Whatever happens in South Africa and Kenya, it is unlikely to alter the momen-tum of growing opposition to trophy hunting. If hunting is to survive on the grounds so passionately put forward by some – that it is primarily a management option and a component of conservation and biodiversity protection – I believe it will have to adapt fundamentally. Again, McCallum has put it most succinctly. ‘The argument is not about human rights, but about the nurturing of an ecological intelligence. It is about trying to show the non-sense of killing for that “special feeling”…’

It is difficult not to draw the con-clusion that the root cause of what is rotten in hunting is the trophy – the lengths to which the hunter will go in order to obtain it and the operator to supply it. On these grounds, I believe a major start can be made by doing away with both the Safari Club International Record Book of Trophy Animals and Rowland Ward’s Records of Big Game. It is interesting that Point Six in the Rowland Ward Code of Conduct for The Guild of Field Sportsmen states: ‘that all forms of competition in the field between Sportsmen whilst hunting and fishing be avoided’. What then is the purpose of these record books?

Regarded as the bibles of hunting, hunters would be hard-pressed to argue that they don’t serve to foster competition by rewarding those who shoot the biggest and the best in the gene pool. One need only page through the advertising section of any hunting magazine to understand the role these books play. Few, if any, are selling hunts on the grounds that they offer trophies of old and infirm animals, whereas many promote themselves on the basis of how many records they hold.

In short, pursuit of these records encourages the abuses carried out by operators, breeders and hunters and, ultimately, alters the gene pool. If hunters hunt for the reasons they say they do, then there is no need to brag and they should not be targeting the prime breeding animals.

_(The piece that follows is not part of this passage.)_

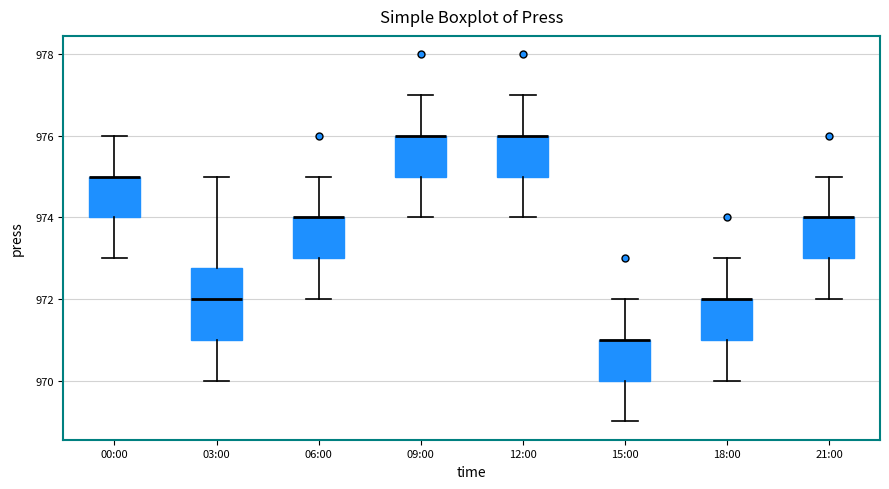

Where does the lower whisker of the box for 18:00 end on the y-axis? The values are not printed on the chart, so give them approximately, as read against the axis.

970.0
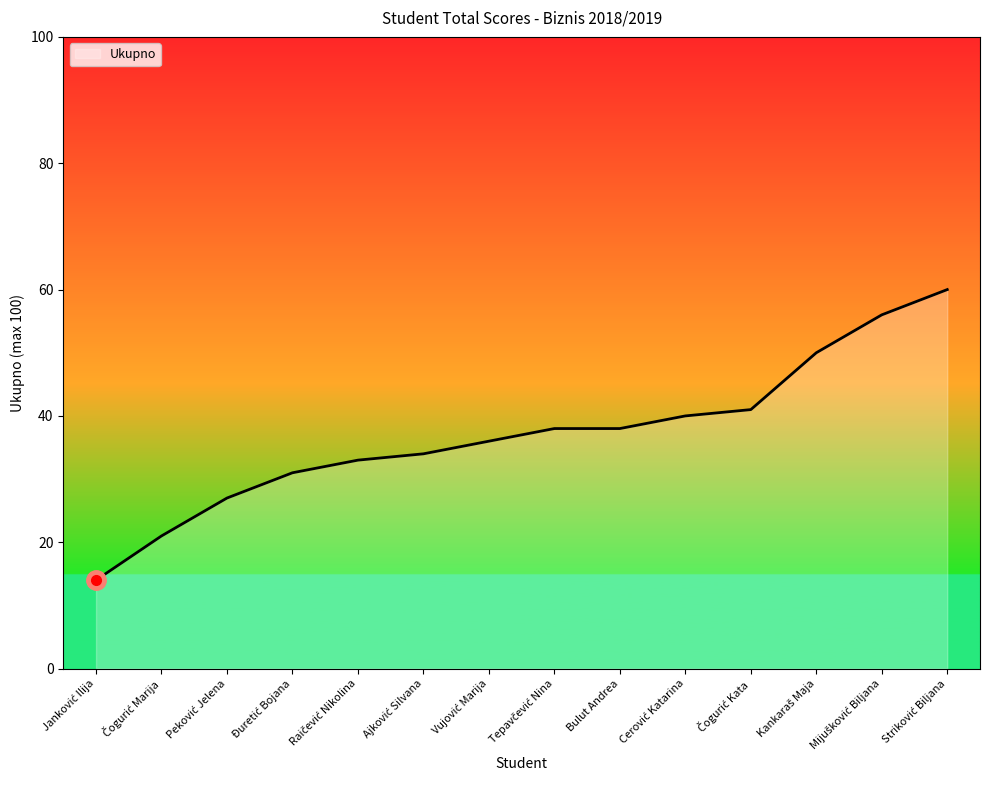

What is the minimum value shown in the chart?

14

If the removal of these record books is not sufficient to curb the abuse, then the next step would be an outright ban on all trophies leaving the shores of Africa. What to do with them? They are part of Africa’s heritage after all, so perhaps they should remain here as non tax-deductible donations to the thousands of schools, colleges, universities and museums across the continent that cannot afford such educational exhibits.

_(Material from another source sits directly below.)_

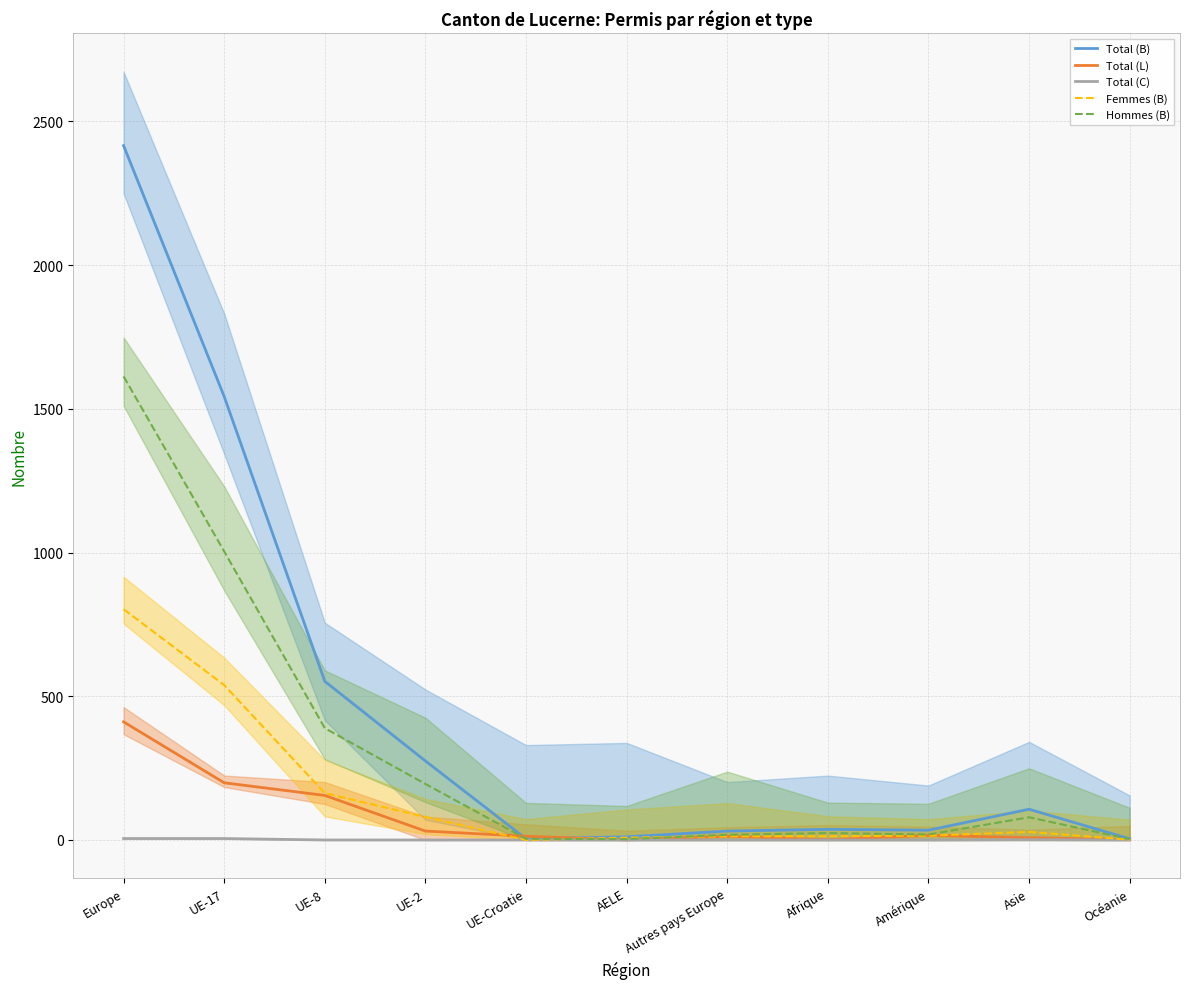

How many intersections are there between Femmes (B) and Hommes (B)?

2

In the ‘Viewpoint’ column in this magazine in March 2003, Ed Reardon, a member of the Delaware Valley Chapter of Safari Club International, USA, wrote: ‘If, in the future, we hunters lose the right to hunt, it will most likely be through our own actions.’ In the same way that the hunting community draws distinctions between canned hunters and ‘fair chase’ hunters, maybe the time has come to draw a more forthright distinction – those who hunt for the trophy and those who don’t. As McCallum says, ‘The hunting of wild animals is learned behaviour … as the context changes, what we have learned can not only become inappropriate, but maladaptive.’ Hunters need to change the way they think.